GPT-5.3 Codex requires preserving assistant `phase`.	The guide says dropping phase metadata in reconstructed history can significantly degrade performance.	High for GPT-5.3 Codex via Responses API.

Important Terms

Term	Meaning
`apply_patch`	Codex’s preferred patch-editing tool format, available as a Responses tool or custom grammar-backed freeform tool.
`update_plan`	A TODO/plan tool with hygiene rules: multi-step only, one in-progress item, reconcile all items before final.
Compaction	Responses API flow that replaces a long context with a compacted item that preserves key prior state.
Preamble	A short assistant update sent with tool calls to orient the user about progress and intent.
`phase`	GPT-5.3 Codex assistant-item metadata: `null`, `commentary`, or `final_answer`; it must be persisted and replayed.
In-distribution tool	A custom tool whose name, arguments, and output resemble patterns the model already handles well.

Questions for Review

What four prompt areas does the guide call most critical when migrating a harness?
Why can upfront plans or status-update instructions hurt older Codex rollouts?
How should a harness prompt steer parallel exploration?
What makes a custom tool more likely to work well with Codex?
What metadata must be preserved for GPT-5.3 Codex assistant items?

Connections

Related ideas: prompt assembly, AGENTS.md precedence, tool boundary, transcript/session replay, compaction.
Related sources: docs/internal/notes/prompts.md, docs/internal/notes/codex-prompts.md, docs/internal/notes/agents-md.md, docs/internal/notes/sessions.md.
Contradictions or tensions: thndrs exposes typed tools rather than Codex’s exact terminal/apply_patch surface; borrowing the behavioral prompt lessons is cheaper than copying the whole Codex tool stack.
Useful applications: tighten thndrs prompt fragments around autonomy, efficient exploration, batching, preserving user changes, and concise non-loggy progress updates.

Open Questions

Would a canonical diff/freeform apply_patch tool outperform the current structured write_patch for Codex-like models?
Should thndrs add first-class compaction or keep relying on transcript tail projection until context limits become a concrete problem?
Do prompt changes measurably reduce slow starts or overexploration in thndrs sessions?

Notable Quotes

“Default expectation: deliver working code, not just a plan.”

“Think first.
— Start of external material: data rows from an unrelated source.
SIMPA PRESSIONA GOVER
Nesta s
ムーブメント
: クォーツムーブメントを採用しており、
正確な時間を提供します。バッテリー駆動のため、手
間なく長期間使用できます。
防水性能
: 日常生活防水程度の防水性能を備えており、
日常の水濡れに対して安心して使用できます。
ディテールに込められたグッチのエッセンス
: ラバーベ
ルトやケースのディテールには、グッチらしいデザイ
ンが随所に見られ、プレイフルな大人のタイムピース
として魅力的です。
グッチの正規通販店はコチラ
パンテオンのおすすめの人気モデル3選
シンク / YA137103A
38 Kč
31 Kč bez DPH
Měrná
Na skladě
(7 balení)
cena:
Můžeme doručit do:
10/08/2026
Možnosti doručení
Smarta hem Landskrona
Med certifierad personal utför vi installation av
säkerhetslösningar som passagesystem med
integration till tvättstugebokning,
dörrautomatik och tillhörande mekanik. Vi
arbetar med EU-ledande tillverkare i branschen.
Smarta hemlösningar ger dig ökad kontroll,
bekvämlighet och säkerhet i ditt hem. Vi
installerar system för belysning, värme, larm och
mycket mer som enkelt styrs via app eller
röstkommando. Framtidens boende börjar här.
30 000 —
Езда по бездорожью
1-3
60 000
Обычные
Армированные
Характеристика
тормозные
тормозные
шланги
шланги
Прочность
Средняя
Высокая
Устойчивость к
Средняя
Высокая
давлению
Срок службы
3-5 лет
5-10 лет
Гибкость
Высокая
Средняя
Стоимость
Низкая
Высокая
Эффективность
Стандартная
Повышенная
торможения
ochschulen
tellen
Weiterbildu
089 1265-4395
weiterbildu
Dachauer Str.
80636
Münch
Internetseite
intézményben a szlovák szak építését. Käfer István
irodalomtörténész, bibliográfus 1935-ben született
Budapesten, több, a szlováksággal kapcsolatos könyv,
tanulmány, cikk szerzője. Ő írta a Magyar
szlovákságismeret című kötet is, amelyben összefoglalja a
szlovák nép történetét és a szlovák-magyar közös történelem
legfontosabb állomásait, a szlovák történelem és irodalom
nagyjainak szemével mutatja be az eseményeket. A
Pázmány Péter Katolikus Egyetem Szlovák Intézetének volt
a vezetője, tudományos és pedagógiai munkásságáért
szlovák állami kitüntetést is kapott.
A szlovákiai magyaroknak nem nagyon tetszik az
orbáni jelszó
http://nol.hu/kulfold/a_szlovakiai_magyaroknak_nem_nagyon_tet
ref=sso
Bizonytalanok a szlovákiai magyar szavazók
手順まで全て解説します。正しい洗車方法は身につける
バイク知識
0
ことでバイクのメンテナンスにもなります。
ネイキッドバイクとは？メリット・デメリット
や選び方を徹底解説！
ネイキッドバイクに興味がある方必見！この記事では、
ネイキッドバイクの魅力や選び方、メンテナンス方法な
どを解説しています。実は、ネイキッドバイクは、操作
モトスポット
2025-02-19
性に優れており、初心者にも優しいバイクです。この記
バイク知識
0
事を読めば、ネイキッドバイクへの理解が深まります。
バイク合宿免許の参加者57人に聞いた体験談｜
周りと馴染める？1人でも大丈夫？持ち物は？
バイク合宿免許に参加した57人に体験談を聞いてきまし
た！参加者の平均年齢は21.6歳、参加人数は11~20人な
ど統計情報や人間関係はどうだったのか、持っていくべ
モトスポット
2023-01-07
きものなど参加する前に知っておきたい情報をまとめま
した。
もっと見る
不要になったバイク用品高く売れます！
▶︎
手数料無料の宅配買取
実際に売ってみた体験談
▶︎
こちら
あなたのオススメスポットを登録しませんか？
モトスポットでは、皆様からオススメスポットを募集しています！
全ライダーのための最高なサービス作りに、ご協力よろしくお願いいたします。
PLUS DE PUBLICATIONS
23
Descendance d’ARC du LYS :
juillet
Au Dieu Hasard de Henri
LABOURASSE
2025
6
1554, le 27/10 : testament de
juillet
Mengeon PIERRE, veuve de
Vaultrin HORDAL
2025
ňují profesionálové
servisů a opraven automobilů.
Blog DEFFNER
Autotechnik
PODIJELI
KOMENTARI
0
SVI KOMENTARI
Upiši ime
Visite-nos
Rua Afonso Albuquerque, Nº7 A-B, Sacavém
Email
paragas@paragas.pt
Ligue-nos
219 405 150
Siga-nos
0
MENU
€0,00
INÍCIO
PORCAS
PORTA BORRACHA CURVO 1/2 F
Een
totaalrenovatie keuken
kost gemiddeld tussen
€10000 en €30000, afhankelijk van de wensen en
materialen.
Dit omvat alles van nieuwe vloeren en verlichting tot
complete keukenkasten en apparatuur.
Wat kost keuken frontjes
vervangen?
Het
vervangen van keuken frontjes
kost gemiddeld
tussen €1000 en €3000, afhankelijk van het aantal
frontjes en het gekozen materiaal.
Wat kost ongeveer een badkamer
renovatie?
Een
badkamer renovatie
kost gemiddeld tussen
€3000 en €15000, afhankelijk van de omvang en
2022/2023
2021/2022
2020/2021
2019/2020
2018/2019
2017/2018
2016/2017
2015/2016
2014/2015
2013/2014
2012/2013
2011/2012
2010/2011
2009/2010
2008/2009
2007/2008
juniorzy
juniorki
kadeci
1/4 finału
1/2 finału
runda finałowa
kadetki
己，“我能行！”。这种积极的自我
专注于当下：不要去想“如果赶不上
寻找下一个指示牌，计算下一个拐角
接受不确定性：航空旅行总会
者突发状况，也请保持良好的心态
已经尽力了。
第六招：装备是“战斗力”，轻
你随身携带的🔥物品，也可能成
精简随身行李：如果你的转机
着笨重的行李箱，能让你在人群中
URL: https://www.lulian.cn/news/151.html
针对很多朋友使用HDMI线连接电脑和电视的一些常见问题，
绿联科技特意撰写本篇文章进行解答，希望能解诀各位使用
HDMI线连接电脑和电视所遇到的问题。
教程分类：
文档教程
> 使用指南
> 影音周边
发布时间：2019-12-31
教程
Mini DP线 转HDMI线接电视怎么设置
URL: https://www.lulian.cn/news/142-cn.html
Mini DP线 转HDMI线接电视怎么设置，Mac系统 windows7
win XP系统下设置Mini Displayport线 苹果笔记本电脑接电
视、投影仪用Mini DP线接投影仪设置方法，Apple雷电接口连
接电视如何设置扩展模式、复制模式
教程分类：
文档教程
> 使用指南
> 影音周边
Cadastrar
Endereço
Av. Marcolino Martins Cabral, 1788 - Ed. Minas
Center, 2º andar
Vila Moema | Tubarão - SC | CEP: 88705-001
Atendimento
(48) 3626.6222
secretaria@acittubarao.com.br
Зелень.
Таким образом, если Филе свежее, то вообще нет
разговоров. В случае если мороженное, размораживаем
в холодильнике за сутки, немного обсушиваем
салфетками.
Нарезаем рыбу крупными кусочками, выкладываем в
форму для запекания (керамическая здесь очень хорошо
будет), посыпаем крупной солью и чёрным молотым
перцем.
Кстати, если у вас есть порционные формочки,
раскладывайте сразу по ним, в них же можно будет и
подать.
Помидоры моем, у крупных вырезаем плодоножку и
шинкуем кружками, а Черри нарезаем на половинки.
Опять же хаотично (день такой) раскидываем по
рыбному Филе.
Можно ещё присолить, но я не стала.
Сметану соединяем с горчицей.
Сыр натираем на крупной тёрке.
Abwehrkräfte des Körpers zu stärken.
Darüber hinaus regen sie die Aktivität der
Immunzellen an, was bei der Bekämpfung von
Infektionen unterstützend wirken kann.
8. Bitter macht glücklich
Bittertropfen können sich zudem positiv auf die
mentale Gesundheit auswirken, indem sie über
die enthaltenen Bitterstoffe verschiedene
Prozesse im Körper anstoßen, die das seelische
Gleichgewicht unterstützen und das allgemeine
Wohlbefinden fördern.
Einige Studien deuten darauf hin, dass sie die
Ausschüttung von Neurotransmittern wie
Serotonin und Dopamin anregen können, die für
Before any tool call, decide ALL files/resources you will need.”

Takeaways

Keep prompt instructions action-oriented, but bounded: inspect enough, act, verify, and stop when blocked.
Tool instructions should prefer narrow typed tools, batch independent reads, and keep output shapes distinct and predictable.
Do not add rich preamble/status behavior without matching provider support for preserving commentary/final-answer state.